SUPPLIED TEXT:
::::::::::
Re: Newbie Query Question

From: JES <jeswoff_at_sbcglobal.net>
Date: Wed, 14 Apr 2004 23:28:59 GMT
Message-ID: <%Ojfc.16669$xd3.4562@newssvr22.news.prodigy.com>

Thanks Douglas,

I have much to learn. I am definitely going to give the pivot table a try. I just wanted to note that in my original post I was posting more of a pseudo code to give the reader an idea of what I was doing; sorry, I was so sloppy with my syntax. Of the two methods originally posted, I also wanted to point out that the method that currently works the quickest for me is Method 2. If it makes any difference, I did leave off a set of WHERE statements that I believe are -

WHERE tbl1.DATE = tbl1_tmp.DATE AND

              tbl1.DATE = tbl2_tmp.DATE AND
              tbl1.DATE = tbl3_tmp.DATE

Maybe I am just getting lucky that I am getting data out of this query? Essentially the jist of Method 2 in my newbie mind is that instead of having a select statement in the SELECT block I put the select statement in the FROM block to make three tables where tbl1_tmp only has DATANAME1 data, tbl2_tmp only has DATANAME2 data, etc...

Another question...
Would the analysis change significantly if tbl1 and its associated _tmp objects are actually a view of a raw data table? I have made a temporary table to hold the data from the view and then referenced the table instead but did not see significant time savings.
::::::::::
WHAT IS EXPECTED:
Extend the forum reply about the SQL query methods, picking up after its final sentence. The records below were taken from a different source and are unrelated to the forum post.
::::::::::
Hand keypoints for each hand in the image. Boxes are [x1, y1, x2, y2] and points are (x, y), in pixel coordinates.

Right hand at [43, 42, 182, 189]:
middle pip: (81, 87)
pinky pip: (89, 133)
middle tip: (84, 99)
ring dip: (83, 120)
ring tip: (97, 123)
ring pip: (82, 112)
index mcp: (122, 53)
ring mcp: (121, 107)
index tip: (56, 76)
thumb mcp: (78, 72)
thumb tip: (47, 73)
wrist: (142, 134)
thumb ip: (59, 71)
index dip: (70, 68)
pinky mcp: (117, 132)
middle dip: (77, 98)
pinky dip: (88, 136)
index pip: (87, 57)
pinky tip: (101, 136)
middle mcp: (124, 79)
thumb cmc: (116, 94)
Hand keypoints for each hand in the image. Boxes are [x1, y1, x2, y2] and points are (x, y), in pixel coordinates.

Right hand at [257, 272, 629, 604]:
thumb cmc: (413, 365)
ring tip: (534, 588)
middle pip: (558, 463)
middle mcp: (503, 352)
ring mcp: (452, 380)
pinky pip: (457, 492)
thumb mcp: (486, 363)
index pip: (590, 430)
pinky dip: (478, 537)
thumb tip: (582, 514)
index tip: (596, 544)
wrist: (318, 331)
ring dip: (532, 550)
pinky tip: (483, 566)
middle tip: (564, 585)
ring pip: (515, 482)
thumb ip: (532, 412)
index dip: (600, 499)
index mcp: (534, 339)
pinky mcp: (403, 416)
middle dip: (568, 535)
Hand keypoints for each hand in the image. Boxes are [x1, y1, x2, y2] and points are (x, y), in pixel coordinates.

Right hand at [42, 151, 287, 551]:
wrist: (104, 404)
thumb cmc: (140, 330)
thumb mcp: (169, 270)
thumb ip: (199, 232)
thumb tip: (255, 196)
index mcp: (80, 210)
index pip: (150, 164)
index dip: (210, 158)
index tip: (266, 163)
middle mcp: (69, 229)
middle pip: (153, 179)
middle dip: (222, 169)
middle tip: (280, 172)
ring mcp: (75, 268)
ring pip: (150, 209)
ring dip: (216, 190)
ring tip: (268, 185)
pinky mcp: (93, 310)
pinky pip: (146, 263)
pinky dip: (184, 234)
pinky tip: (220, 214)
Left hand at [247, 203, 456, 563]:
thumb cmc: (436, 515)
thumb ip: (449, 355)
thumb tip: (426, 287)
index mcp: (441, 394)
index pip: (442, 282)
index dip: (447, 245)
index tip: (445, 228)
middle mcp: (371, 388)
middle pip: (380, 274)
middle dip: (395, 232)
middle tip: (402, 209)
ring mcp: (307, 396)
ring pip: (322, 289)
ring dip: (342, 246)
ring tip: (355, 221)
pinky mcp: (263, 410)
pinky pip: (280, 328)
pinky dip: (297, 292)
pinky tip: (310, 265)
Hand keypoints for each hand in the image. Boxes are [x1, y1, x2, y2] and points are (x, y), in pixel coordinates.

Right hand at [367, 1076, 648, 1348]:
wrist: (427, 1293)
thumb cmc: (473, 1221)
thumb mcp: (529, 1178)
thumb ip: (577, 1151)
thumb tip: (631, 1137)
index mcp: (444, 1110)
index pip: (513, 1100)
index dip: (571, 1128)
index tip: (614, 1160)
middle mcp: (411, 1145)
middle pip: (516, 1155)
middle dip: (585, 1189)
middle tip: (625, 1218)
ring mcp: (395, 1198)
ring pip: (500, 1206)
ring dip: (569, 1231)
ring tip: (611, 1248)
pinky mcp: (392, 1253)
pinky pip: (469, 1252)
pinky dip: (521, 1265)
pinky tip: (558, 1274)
::::::::::
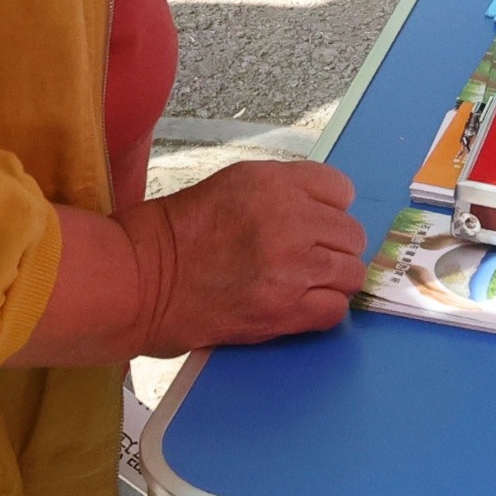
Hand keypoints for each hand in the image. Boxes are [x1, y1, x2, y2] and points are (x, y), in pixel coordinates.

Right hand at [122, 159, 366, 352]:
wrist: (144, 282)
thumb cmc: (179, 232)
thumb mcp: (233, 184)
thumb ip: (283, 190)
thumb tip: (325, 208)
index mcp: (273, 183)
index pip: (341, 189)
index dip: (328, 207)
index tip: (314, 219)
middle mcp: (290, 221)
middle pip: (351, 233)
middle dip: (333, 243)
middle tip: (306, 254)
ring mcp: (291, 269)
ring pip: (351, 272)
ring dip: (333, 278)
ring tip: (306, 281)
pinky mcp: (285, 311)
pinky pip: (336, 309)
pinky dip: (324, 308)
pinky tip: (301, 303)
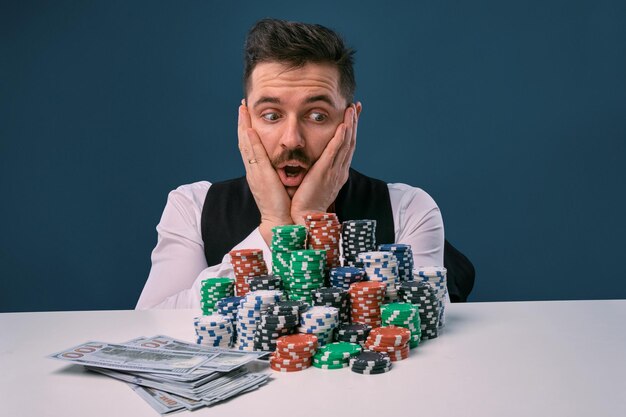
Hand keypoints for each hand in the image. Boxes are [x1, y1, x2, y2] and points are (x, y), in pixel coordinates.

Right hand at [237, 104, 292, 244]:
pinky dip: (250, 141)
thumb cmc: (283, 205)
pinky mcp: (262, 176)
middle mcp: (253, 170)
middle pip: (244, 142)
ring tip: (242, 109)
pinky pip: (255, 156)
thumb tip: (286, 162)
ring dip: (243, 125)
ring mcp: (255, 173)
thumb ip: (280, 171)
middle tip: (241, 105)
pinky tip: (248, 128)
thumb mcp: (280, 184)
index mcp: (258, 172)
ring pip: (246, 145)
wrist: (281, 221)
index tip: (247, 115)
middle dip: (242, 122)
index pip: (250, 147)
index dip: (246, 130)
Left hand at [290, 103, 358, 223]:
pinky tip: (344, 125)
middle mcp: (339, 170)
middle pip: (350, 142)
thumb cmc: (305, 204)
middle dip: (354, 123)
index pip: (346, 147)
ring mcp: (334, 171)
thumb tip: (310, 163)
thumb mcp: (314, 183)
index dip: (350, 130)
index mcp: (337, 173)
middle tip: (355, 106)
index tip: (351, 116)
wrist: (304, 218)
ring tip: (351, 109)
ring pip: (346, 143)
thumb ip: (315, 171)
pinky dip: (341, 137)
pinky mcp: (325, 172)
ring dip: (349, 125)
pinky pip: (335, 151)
::::::::::
RESULT FOR THIS EXERCISE:
Thanks,

JES
"Douglas Hawthorne" <douglashawthorne_at_yahoo.com.au> wrote in message news:3Qqec.5251$ED.1237_at_news-server.bigpond.net.au...
> "JES" <nausadge_at_yahoo.com> wrote in message
> news:xu1ec.14590$mP1.6039_at_newssvr22.news.prodigy.com...
> > I have a table that is "long" and I must transform the table into a
"wide"
> > table. For example, the long table is DATE, DATAVALUE, DATANAME (where
> > there is one record for each measured DATAVALUE and where DATANAME comes
> > from pre-defined list of names) and I need to transform this table into
> > DATE, DATANAME1, DATANAME2, DATANAME3, ETC, where I get one record for
> each
> > unique DATE and where DATAVALUE from the original table is assigned to
the
> > corresponding DATANAME column in the "wide" table.
> >
> > I have done this two ways, and one way is much slower in Oracle than the
> > other. Why? Any suggestions for another method? Both methods seem to
> run
> > quickly in Access...
> >
> > Method 1. Something like the following...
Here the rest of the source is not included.